Despite opposition from the German banking sector, Berlin now supports publicizing the results of 'stress tests' that aim to determine the health of banks. The move could lead to an EU-wide disclosure policy.
Bankers in Frankfurt say transparency is overrated
In a U-turn, the German government has gotten behind a plan to make public the results of "stress tests" designed to rate the health of individual German banks and, it is hoped, help calm financial markets left jittery by the fragile state of the European economy and its ongoing debt problems.
The Financial Times Deutschland reported that the German government has told its European partners and members of the G7 group of nations that it is now "in principle in favor" of publication in the hope that more transparency would have a stabilizing effect on the markets and stop speculative attacks on bank shares.
"There is a good deal of anxiety in the markets right now and I think the stress tests could provide additional information about what is coming toward us regarding the banking sector," Juergen Matthes, an analyst at the Cologne Institute for Economic Research, told Deutsche Welle.
Spain leads the way
German joins Spain, which earlier this week called for the publication of stress test results, since it is especially concerned about market perceptions of its economic health. Spain's 45 regional savings banks, the "cajas," have been highly exposed to bad debts following the collapse of the nation's property and construction sectors. There are widespread fears that Spain could be going the way of Greece and need a massive EU bailout.
Spain's central bank "plans to make public the results of these stress tests so that the market understands the situation perfectly," Bank of Spain governor Miguel Fernandez Ordonez said on Wednesday.
The European bloc's national regulators have been carrying out tests on some 25 banks since March to determine their ability to withstand liquidity problems.

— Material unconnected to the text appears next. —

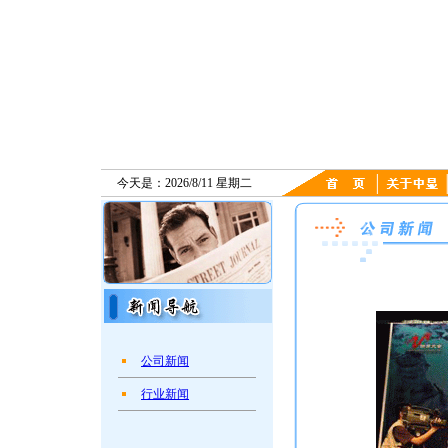
今天是：2026/8/11 星期二
公司新闻
行业新闻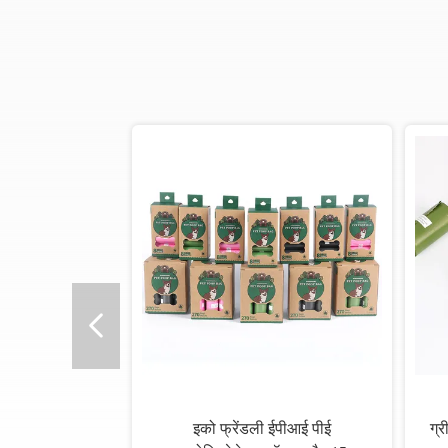
इको फ्रेंडली ईपीआई पीई
ग्र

But controversy has arisen ohow the test results should be made public.
Individual or group results?
Spain's 'Caja' banks have been hit hard by the property busts in the country
The main bone of contention is whether or not to publicize the results for individual banks or to do so on a broader basis, as was done last year when 22 banks underwent stress tests. The tests looked at how the banks would respond to a sharp economic contraction and the results, which were released in limited form for the entire group, suggested none would be at risk.
German banks have thus far been strongly opposed to releasing results on individual institutions, saying doing so could lead to an incorrect reading of the data and cause even more market anxiety.

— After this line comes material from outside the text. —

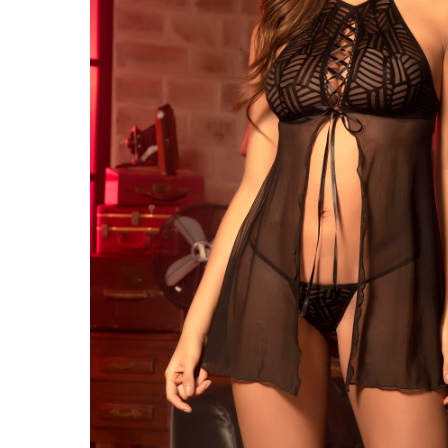
Doplňky k dámskému prádlu
Košilky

"In these stress tests, extreme situations are simulated that are actually very unlikely in the real world and the danger for misinterpretation is high," a spokesman for the German Banking Association told Deutsche Welle.
"So in light of the very fragile state of the markets, we don't think it makes sense," he said.
Under German law, banks would have to approve any public use of their data.
The German government's previous resistance to publicizing the results had raised suspicions that it might not like what they would show. Others have wondered why German banks continue to dig in their heels, worried that insisting on a lack of transparency could lead to mistrust.
Now that Berlin is on the same page as Spain, observers say a move toward an EU-wide disclosure policy is possible, and will be high on the agenda at the EU summit today in Brussels, where leaders will be seeking to show financial markets that the European Union has a handle on the euro debt crisis.
"If Germany supports Spain in its push, the debate in the EU gets a special dynamic which makes publication more likely," a European banking source told Reuters.
France has said it has no objection to publishing the results. The country's central bank governor Christian Noyer said on Thursday that he favored "the publication of the stress tests in Europe broken down by country and by bank."
But taking the banking sector's perspective, analyst Juergen Matthes said he could imagine cases where releasing additional information on an institutions' financial health could reveal facts that, superficially, look critical, but might not be as serious as they appear on closer inspection.
"The question really is how good is the analytical capacity of the financial markets," Matthes said. "You could pose some big question marks there indeed."